**WORK TO BE COMPLETED**
Continue the Shark (Hive on Spark) README from its last line.

*** PASSAGE PROVIDED

Skip to content

Latest commit

 

History

History
executable file
·
81 lines (49 loc) · 2.34 KB

README.md

File metadata and controls

executable file
·
81 lines (49 loc) · 2.34 KB

Shark (Hive on Spark)

Shark is a large-scale data warehouse system for Spark designed to be compatible with Apache Hive. It can answer Hive QL queries up to 30 times faster than Hive without modification to the existing data nor queries. Shark supports Hive's query language, metastore, serialization formats, and user-defined functions.

Build

Shark requires Hive 0.7.0 and Spark (0.4-SNAPSHOT).

Get Hive from Apache:

$ export HIVE_HOME=/path/to/hive
$ wget http://archive.apache.org/dist/hive/hive-0.7.0/hive-0.7.0-bin.tar.gz
$ tar xvzf hive-0.7.0-bin.tar.gz
$ mv hive-0.7.0-bin $HIVE_HOME

Get Spark from Github, compile, and publish to local ivy:

$ git clone https://github.com/rxin/spark.git spark 
$ cd spark 
$ sbt/sbt publish-local

Get Shark from Github:

$ git clone git://github.com/amplab/shark.git shark
$ cd shark

Before building Shark, first modify the config file:

$ conf/shark-env.sh 

Compile Shark (make sure $HIVE_HOME is set in conf/shark-env.sh):

$ sbt/sbt products

Execution

There are several executables in /bin:

  • shark: Runs Shark CLI.

******
*** DATA PROVIDED

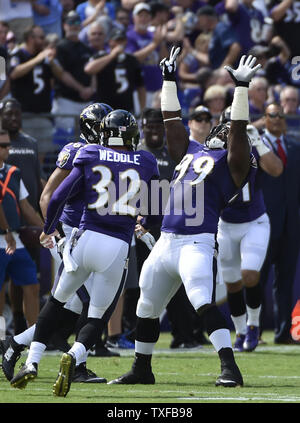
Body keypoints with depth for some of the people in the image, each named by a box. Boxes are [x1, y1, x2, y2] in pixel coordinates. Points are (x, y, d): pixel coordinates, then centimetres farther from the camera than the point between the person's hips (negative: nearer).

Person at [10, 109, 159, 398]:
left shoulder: (90, 157, 4)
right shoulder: (146, 163, 6)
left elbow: (59, 197, 2)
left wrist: (48, 230, 18)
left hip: (86, 240, 1)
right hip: (118, 248, -1)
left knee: (57, 301, 22)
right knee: (97, 318, 10)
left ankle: (32, 362, 14)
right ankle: (74, 356, -20)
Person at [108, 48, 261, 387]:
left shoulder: (231, 162, 3)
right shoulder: (189, 152, 21)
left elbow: (238, 130, -9)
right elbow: (172, 120, 27)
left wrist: (241, 88, -13)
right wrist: (169, 79, 27)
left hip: (197, 243, -8)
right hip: (165, 242, 8)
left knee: (204, 304, -22)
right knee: (147, 308, 14)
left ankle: (230, 368, -25)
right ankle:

******

**RESULT OF THIS TASK**
  • shark-withinfo: Runs Shark with INFO level logs printed to the console.
  • shark-withdebug: Runs Shark with DEBUG level logs printed to the console.
  • shark-shell: Runs Shark scala console. This provides an experimental feature to convert Hive QL queries into TableRDD.
  • clear-buffer-cache.py: Automatically clears OS buffer caches on Mesos EC2 clusters. This is handy for performance studies.

Runtime Configuration

Shark reuses Hive's configuration files, which are loaded from $HIVE_HOME/conf.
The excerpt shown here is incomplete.